Animal Academy

Animal Academy: Hakobune Hakusho Volume 1 by Moyamu Fujino

Jacket Copy: Can you pledge secrecy when you are… a human being? When Fukada Neko finds herself enrolled in the mysterious Morimori Academy–a secret school for animal-human shape shifters–she soon realizes she must pretend to be a magical cat and not allow any of the other students to find out her real identity… But as she struggles with the trials and tribulations of a new school and new friends, Neko’s just-discovered feline side might bring out the true human spirit in all of her animal classmates!

While this series about a girl entering a very strange high school might not appeal to older readers, one of the things I immediately noticed about the book was that it was recommended for ages 10 and up. That’s an age range that I think is underserved by most manga being published today, so school librarians might want to make a point of seeking out this series.

Neko is a decidedly less than stellar student. She hasn’t gotten into a high school, and her last chance is Morimori Academy.
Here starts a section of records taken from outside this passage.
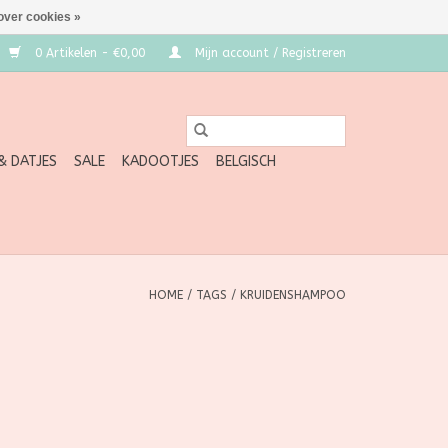
over cookies »
0 Artikelen - €0,00
Mijn account / Registreren
 & DATJES
SALE
KADOOTJES
BELGISCH
HOME
/
TAGS
/
KRUIDENSHAMPOO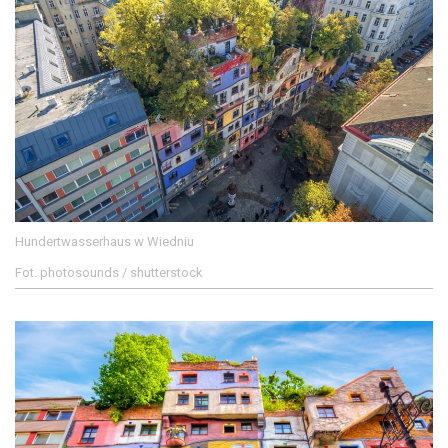
Hundertwasserhaus w Wiedniu
Fot. photosounds / shutterstock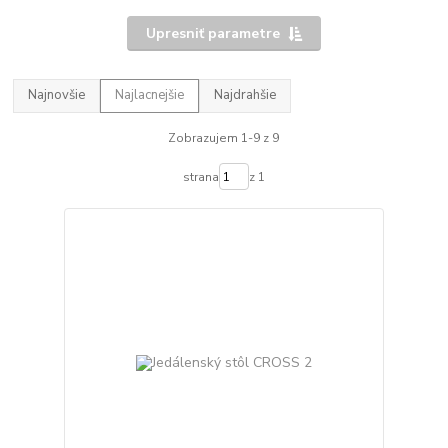
Upresniť parametre
Najnovšie
Najlacnejšie
Najdrahšie
Zobrazujem 1-9 z 9
strana
z 1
She’s on a train to her new school, and a fellow student named Miiko is sitting across from her. Miiko is strangely silent, but Neko persists in talking to her. At the train stop all the other students quickly vanish, leaving Neko and Miiko alone to navigate through an odd forest until they find their new school. Neko has an interview with the headmaster of the school. He’s shielded by a screen. The headmaster remarks that she’s human, so he can’t accept her into the school. Neko begs to be allowed to try and is set with the task of taking a test that shifts from math, to essay questions, to a three question list that asks her if she can keep a secret, fit in at school, and hide her identity as human.

Neko gets into school and finds out it is an academy for animals to learn human behavior! When she arrives at her dorm she finds out that Miiko is her roommate. Neko ends up being the only girl on the floor who knows how to use a doorknob, and she goes around explaining to her classmates how to open a door. Neko finds out that Miiko’s true form is a cat, and everyone assumes that Neko is a cat too. One aspect of Animal Academy that was funny was the characterization of the different animal types. Miiko certainly acts selfish and cute the way a cat would, laying out her conditions of friendship for Neko, “I’m the only one you should be nice to. You should walk in front of me…and open all the doors for me. You’ll carry my bags when they’re heavy. You’ll go where I want.”
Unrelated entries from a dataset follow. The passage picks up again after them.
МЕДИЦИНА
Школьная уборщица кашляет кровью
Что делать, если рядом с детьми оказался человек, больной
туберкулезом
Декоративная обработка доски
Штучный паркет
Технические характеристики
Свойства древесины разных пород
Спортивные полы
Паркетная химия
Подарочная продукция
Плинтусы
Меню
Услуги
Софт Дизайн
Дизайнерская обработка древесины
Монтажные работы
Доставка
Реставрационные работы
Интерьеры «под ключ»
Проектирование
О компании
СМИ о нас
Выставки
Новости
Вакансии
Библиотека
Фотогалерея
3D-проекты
There are some hints of romance, as Miiko is pursued as an object of marriage by a raccoon boy. Neko tries to fit in to her new school, and she’s often helped by a snake although it remains a mystery what the human form of the snake looks like. The art is very cute, with clean lines and huge eyes. Although the students are in high school, the character designs make them look much younger. There were some unexpected surreal moments when Neko faced her admissions test. Stories about characters entering strange schools and having to adjust are very common in manga, but the age range for this manga sets it apart. While older readers might not find Animal Academy very novel, I expect that younger readers will be entertained.

Review copy provided by the publisher.